(Extract provided):
-- Opening Marker --

I have created a simple WCF service to prototype file uploading. The service:
[ServiceContract] public class Service1 { [OperationContract] [WebInvoke(Method = "POST", UriTemplate = "/Upload")] public void Upload(Stream stream) { using (FileStream targetStream = new FileStream(@"C:\Test\output.txt", FileMode.Create, FileAccess.Write)) { stream.CopyTo(targetStream); } } } It uses webHttpBinding with transferMode set to "Streamed" and maxReceivedMessageSize, maxBufferPoolSize and maxBufferSize all set to 2GB. httpRuntime has maxRequestLength set to 10MB.
The client issues HTTP requests in the following way:
HttpWebRequest request = (HttpWebRequest)HttpWebRequest.Create(@"http://.../Service1.svc/Upload"); request.Method = "POST"; request.SendChunked = true; request.AllowWriteStreamBuffering = false; request.ContentType = MediaTypeNames.Application.Octet; using (FileStream inputStream = new FileStream(@"C:\input.txt", FileMode.Open, FileAccess.Read)) { using (Stream outputStream = request.GetRequestStream()) { inputStream.CopyTo(outputStream); } } Now, finally, what's wrong:
When uploading the file 100MB big, the server returns HTTP 400 (Bad request). I've tried to enable WCF tracing, but it shows no error. When I increase httpRuntime.maxRequestLength to 1GB, the file gets uploaded without problems. The MSDN says that maxRequestLength "specifies the limit for the input stream buffering threshold, in KB".
This leads me to believe that the whole file (all 100MB of it) is first stored in "input stream buffer" and only then it is available to my Upload method on server. I can actually see that the size of file on server does not gradually increase (as I would expect), instead, in the moment it is created it is already 100MB big.
The question: How can I get this to work so that the "input stream buffer" is reasonably small (say, 1MB) and when it overflows, my Upload method gets called? In other words, I want the upload to be truly streamed without having to buffer the whole file anywhere.
EDIT: I now discovered the httpRuntime contains another setting that is relevant here - requestLengthDiskThreshold. It seems that when the input buffer grows beyond this threshold, it is no longer stored in memory, but instead, on filesystem. So at least the whole 100MB big file is not kept in memory (this is what I was most afraid of), however, I still would like to know whether there is some way to avoid this buffer altogether.

-- Closing Marker --

(Records):
-- Opening Marker --

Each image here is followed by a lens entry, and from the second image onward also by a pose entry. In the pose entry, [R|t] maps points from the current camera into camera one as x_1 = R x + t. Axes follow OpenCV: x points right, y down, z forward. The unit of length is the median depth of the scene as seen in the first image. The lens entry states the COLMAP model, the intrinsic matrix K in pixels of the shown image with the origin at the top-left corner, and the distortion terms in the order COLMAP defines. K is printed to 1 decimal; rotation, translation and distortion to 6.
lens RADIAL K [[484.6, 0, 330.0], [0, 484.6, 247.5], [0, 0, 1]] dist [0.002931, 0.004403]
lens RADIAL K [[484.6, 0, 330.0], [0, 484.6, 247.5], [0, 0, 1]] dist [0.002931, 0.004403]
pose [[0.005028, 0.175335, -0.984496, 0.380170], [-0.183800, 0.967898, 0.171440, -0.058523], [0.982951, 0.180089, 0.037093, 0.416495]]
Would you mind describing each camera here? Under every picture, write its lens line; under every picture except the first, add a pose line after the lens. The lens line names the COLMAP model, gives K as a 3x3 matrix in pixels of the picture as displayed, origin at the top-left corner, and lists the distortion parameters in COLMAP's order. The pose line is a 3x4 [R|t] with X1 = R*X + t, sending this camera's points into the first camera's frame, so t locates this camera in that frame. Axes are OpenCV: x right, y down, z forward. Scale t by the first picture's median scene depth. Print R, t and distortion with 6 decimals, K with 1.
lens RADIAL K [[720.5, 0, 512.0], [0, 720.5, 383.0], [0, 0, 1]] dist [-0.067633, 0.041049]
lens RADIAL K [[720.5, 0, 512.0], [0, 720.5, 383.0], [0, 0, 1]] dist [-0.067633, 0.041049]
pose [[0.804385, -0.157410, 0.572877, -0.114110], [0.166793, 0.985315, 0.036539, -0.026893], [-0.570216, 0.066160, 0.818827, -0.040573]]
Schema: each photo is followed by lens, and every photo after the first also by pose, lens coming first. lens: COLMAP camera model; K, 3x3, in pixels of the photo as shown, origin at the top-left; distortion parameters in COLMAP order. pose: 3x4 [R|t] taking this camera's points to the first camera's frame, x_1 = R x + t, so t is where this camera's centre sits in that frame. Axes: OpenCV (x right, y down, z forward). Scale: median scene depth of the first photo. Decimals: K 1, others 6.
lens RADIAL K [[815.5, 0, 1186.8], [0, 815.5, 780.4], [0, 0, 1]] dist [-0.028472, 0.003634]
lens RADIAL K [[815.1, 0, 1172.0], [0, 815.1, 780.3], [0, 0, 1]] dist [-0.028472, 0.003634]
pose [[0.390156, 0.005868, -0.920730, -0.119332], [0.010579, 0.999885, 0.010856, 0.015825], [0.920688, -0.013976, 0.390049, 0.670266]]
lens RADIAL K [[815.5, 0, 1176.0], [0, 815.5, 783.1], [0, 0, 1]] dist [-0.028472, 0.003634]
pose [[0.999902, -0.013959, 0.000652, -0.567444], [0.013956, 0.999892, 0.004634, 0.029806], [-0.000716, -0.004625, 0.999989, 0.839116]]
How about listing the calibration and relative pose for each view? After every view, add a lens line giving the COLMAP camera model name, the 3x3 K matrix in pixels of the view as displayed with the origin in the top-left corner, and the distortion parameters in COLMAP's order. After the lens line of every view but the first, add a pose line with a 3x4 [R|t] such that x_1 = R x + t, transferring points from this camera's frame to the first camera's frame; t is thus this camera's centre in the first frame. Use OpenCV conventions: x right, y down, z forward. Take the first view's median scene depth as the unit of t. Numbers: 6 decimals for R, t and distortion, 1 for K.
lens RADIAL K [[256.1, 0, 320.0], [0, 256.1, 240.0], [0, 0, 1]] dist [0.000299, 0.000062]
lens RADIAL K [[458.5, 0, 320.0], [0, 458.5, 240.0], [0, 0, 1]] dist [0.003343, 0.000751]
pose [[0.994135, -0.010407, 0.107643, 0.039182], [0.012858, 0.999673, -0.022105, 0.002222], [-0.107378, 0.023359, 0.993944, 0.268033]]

-- Closing Marker --

(Study questions):
[a] In the WCF upload post, what does the server return when a 100MB file is uploaded?
[b] Rewrite the paragraph of the WCF upload post that begins "When uploading the file 100MB big" as a short list, keeping its main facts.
[c] Reproduce the WCF upload post between "EDIT: I now" and "this buffer altogether.", inclusive, changing "filesystem" to "disk".

(Solved problems):
[a] It returns HTTP 400 (Bad request).

[b]
- Uploading a 100MB file makes the server return HTTP 400 (Bad request).
- Enabling WCF tracing shows no error.
- Raising httpRuntime.maxRequestLength to 1GB lets the file upload without problems.
- According to MSDN, maxRequestLength "specifies the limit for the input stream buffering threshold, in KB".

[c]
EDIT: I now discovered the httpRuntime contains another setting that is relevant here - requestLengthDiskThreshold. It seems that when the input buffer grows beyond this threshold, it is no longer stored in memory, but instead, on disk. So at least the whole 100MB big file is not kept in memory (this is what I was most afraid of), however, I still would like to know whether there is some way to avoid this buffer altogether.